§ Instructions for the task
Tally the lines below that contain the word "frame", then give the tally and nothing more.

§ Items from a data source
● ● ●

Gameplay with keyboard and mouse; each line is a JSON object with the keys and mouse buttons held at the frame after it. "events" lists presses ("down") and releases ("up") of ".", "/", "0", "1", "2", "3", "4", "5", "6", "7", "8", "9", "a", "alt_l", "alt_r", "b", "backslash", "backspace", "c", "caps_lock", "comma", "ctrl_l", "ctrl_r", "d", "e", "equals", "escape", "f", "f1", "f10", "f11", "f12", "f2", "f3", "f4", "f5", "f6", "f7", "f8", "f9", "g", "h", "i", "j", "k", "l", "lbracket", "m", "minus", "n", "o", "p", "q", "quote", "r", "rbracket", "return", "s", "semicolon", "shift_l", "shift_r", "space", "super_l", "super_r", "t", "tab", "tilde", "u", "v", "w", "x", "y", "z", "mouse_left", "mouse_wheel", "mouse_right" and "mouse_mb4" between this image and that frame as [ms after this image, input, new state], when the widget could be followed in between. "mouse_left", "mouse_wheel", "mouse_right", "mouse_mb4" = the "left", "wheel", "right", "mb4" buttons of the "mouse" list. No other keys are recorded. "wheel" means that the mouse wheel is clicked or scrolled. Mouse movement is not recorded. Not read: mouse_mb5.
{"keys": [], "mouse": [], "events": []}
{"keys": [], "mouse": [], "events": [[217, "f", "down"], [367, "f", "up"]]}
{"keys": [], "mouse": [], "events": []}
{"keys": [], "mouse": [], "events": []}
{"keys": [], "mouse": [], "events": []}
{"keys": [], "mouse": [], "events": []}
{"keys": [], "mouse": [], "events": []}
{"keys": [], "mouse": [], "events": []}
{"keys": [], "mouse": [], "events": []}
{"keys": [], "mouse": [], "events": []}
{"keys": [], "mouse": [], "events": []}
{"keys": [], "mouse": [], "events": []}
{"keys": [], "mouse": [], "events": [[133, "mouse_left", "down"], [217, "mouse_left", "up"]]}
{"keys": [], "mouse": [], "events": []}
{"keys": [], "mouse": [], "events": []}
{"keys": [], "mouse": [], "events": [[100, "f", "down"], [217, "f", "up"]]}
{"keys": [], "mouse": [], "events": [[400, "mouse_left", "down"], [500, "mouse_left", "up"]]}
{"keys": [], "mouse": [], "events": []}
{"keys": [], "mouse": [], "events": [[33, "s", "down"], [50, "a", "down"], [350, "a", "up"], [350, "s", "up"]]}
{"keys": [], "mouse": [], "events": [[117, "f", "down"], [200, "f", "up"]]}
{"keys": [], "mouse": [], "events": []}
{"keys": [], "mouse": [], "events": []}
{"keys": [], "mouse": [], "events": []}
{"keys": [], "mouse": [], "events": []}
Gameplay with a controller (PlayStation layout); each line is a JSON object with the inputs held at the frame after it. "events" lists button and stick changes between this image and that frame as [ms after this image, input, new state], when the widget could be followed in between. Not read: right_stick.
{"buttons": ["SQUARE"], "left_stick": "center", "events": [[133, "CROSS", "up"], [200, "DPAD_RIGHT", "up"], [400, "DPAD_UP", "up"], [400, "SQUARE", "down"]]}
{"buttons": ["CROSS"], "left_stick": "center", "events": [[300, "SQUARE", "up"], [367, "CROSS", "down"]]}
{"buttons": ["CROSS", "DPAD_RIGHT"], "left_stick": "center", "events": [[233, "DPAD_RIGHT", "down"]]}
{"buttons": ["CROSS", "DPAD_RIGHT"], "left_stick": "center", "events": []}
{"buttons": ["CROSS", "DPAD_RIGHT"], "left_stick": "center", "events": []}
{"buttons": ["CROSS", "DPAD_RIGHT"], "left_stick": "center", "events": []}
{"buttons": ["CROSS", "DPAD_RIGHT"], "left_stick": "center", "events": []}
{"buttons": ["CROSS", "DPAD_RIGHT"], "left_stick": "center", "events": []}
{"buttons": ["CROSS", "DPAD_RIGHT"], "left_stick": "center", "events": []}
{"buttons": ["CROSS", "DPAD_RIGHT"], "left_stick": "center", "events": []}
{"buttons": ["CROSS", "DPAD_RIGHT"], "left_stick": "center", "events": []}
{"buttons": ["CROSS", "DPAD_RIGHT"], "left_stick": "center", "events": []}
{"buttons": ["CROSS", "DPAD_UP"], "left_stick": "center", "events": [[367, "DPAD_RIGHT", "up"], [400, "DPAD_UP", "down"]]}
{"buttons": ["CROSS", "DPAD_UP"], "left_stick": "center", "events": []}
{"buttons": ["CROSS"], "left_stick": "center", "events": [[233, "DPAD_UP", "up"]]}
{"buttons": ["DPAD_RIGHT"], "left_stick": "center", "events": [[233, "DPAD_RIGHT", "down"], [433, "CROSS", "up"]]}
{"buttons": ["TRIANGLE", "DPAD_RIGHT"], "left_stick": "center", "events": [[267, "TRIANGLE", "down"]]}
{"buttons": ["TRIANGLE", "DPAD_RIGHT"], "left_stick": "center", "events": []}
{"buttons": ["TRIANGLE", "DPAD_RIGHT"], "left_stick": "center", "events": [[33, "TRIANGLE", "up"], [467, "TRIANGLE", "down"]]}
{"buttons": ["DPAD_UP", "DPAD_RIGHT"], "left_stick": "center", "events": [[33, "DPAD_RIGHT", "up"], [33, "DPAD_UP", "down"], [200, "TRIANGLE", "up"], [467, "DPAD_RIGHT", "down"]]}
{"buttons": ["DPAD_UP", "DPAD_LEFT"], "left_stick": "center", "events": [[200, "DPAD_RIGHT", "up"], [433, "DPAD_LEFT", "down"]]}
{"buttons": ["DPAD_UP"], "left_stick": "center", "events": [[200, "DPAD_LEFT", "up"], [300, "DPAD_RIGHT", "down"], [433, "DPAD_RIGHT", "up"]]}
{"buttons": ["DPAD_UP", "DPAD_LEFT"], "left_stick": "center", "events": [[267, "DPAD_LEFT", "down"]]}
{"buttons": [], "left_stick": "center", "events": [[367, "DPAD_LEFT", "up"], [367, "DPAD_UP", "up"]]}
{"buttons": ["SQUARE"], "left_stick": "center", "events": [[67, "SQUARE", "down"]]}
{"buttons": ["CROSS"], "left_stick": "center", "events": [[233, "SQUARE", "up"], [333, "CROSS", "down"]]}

● ● ●

§ Result
2